*** Data listing ***
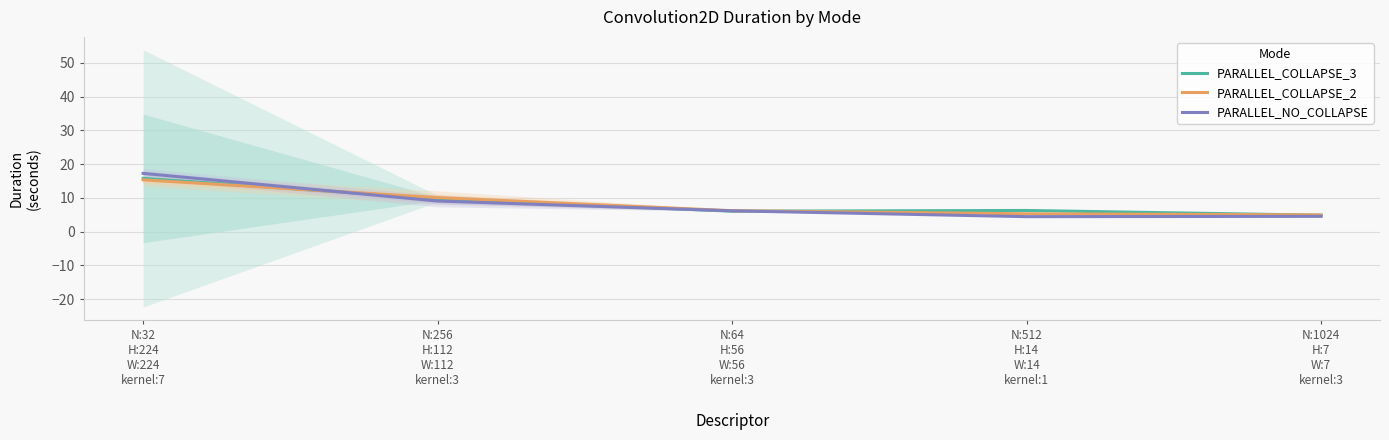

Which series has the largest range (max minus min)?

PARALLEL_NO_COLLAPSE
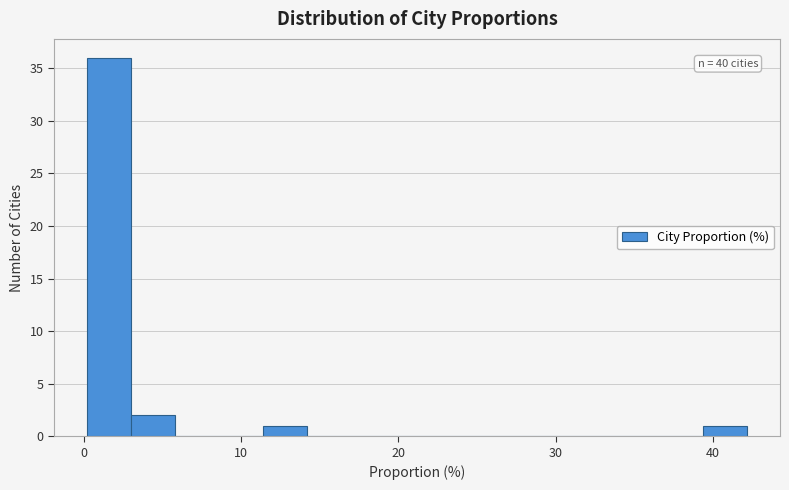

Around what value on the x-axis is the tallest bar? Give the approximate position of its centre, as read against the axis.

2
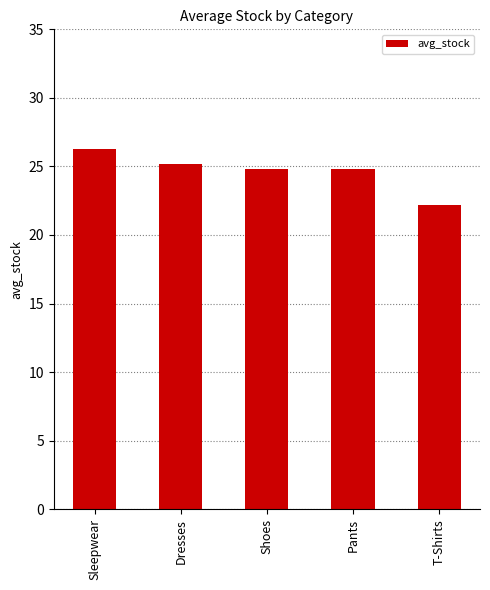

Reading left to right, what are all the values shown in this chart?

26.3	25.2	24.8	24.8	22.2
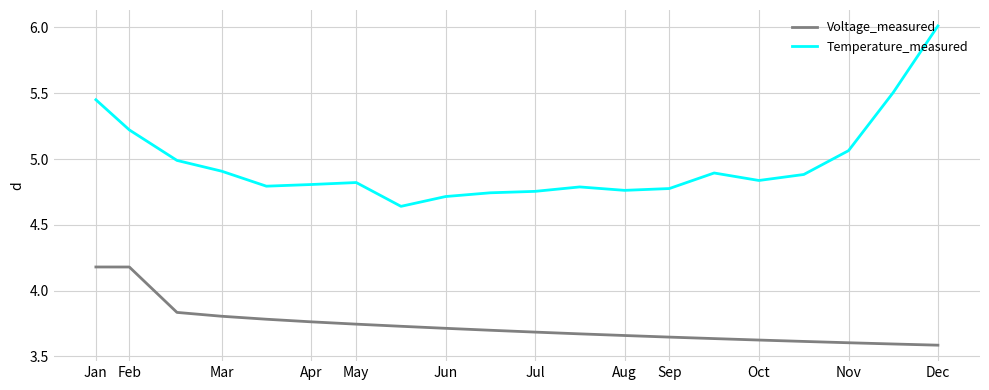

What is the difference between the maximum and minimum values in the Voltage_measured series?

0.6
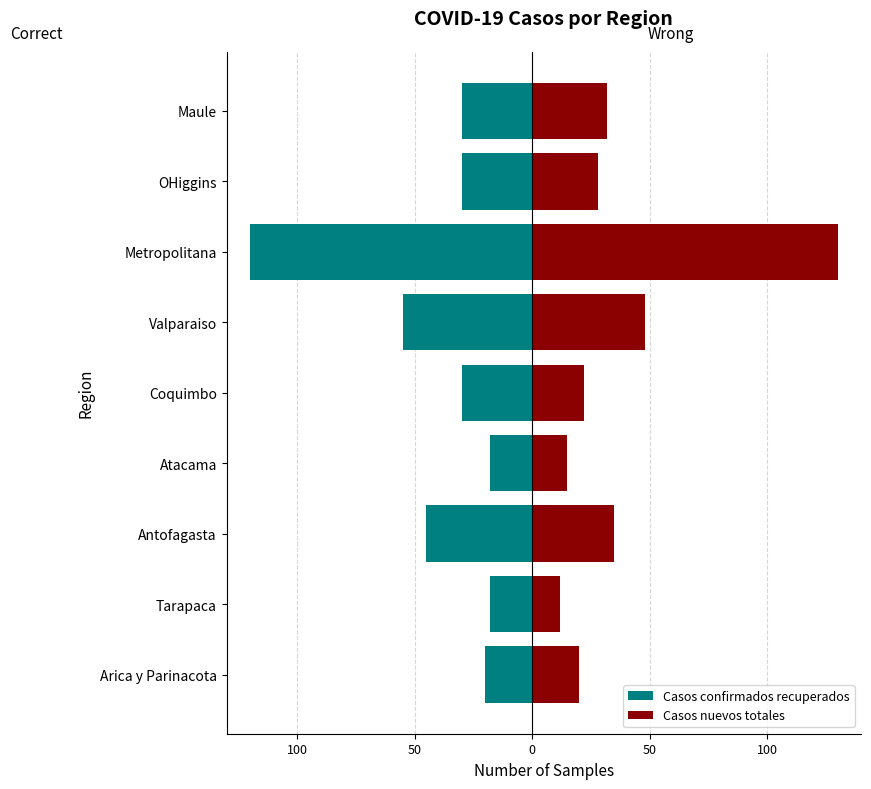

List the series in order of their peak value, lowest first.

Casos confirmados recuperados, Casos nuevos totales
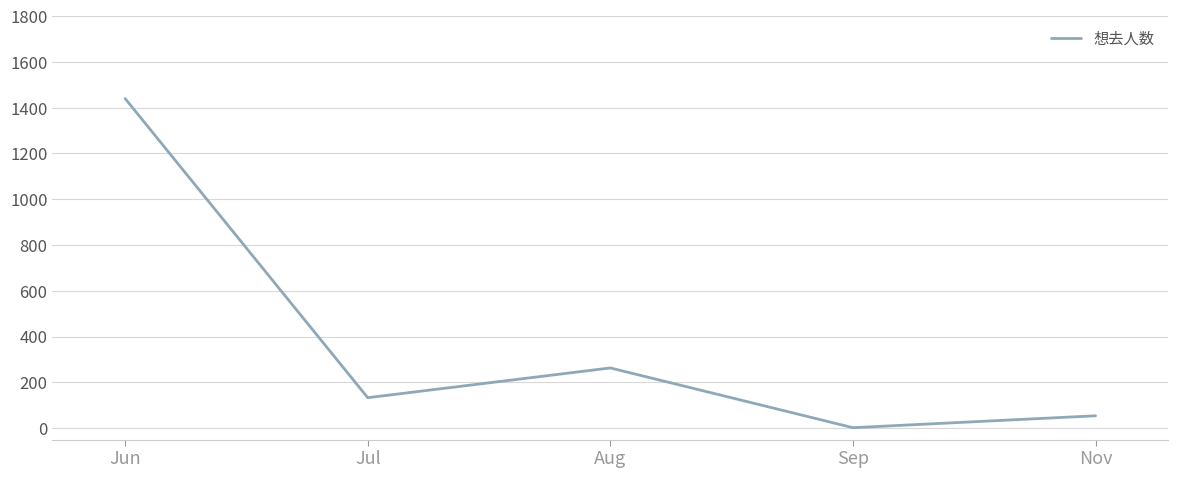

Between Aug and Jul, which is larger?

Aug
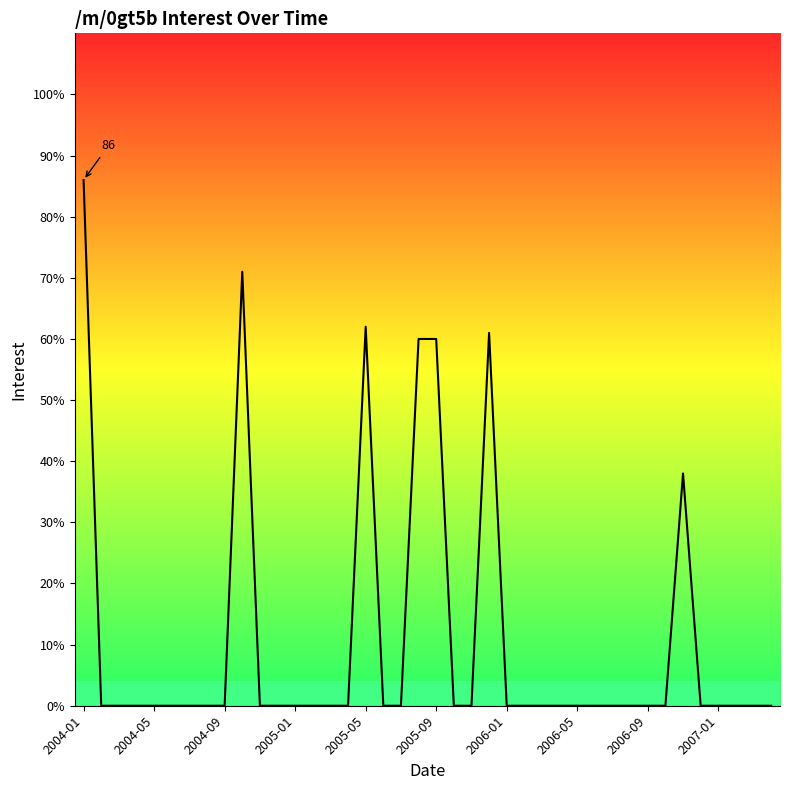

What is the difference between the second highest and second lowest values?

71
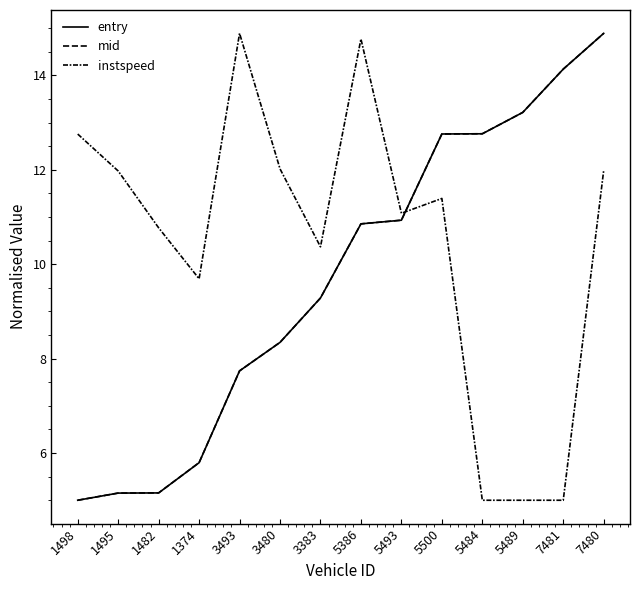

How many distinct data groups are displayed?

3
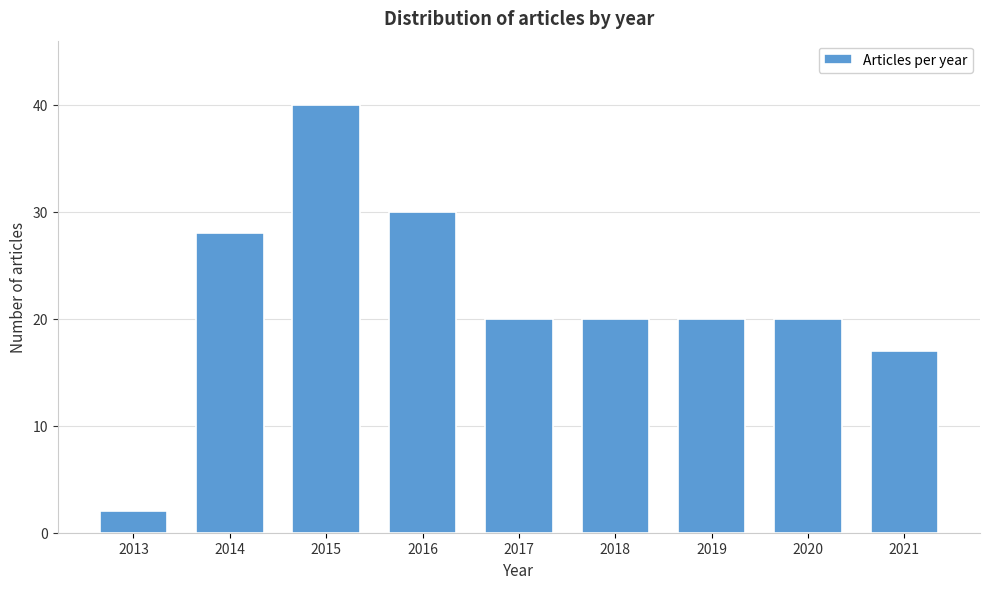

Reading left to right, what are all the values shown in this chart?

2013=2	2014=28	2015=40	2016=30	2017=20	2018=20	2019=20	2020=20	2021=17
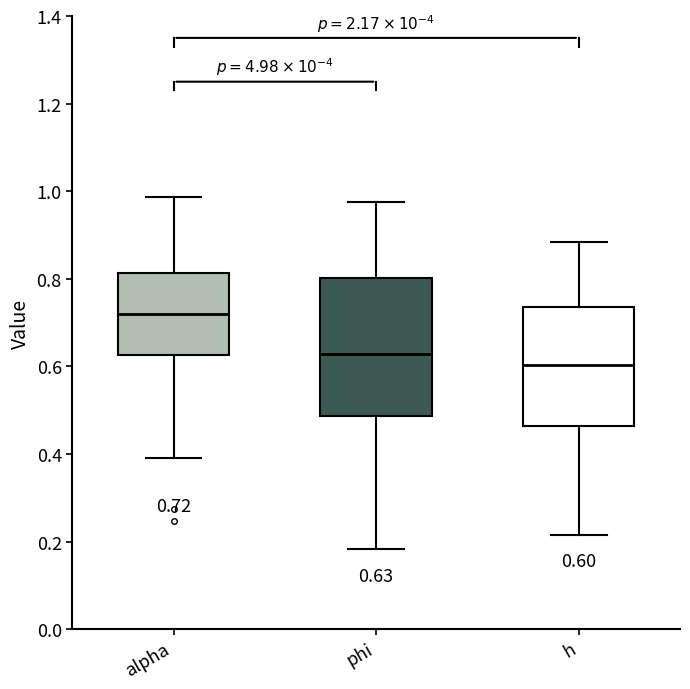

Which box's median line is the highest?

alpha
***
Goal of the exercise: Could you turn all of the data above into a numbered list, one line per item, skipping the blank lines and leaving out the picture placeholders?

Task response:
1. Which series has the largest range (max minus min)?
2. PARALLEL_NO_COLLAPSE
3. Around what value on the x-axis is the tallest bar? Give the approximate position of its centre, as read against the axis.
4. 2
5. Reading left to right, what are all the values shown in this chart?
6. 26.3	25.2	24.8	24.8	22.2
7. What is the difference between the maximum and minimum values in the Voltage_measured series?
8. 0.6
9. List the series in order of their peak value, lowest first.
10. Casos confirmados recuperados, Casos nuevos totales
11. Between Aug and Jul, which is larger?
12. Aug
13. What is the difference between the second highest and second lowest values?
14. 71
15. How many distinct data groups are displayed?
16. 3
17. Reading left to right, what are all the values shown in this chart?
18. 2013=2	2014=28	2015=40	2016=30	2017=20	2018=20	2019=20	2020=20	2021=17
19. Which box's median line is the highest?
20. alpha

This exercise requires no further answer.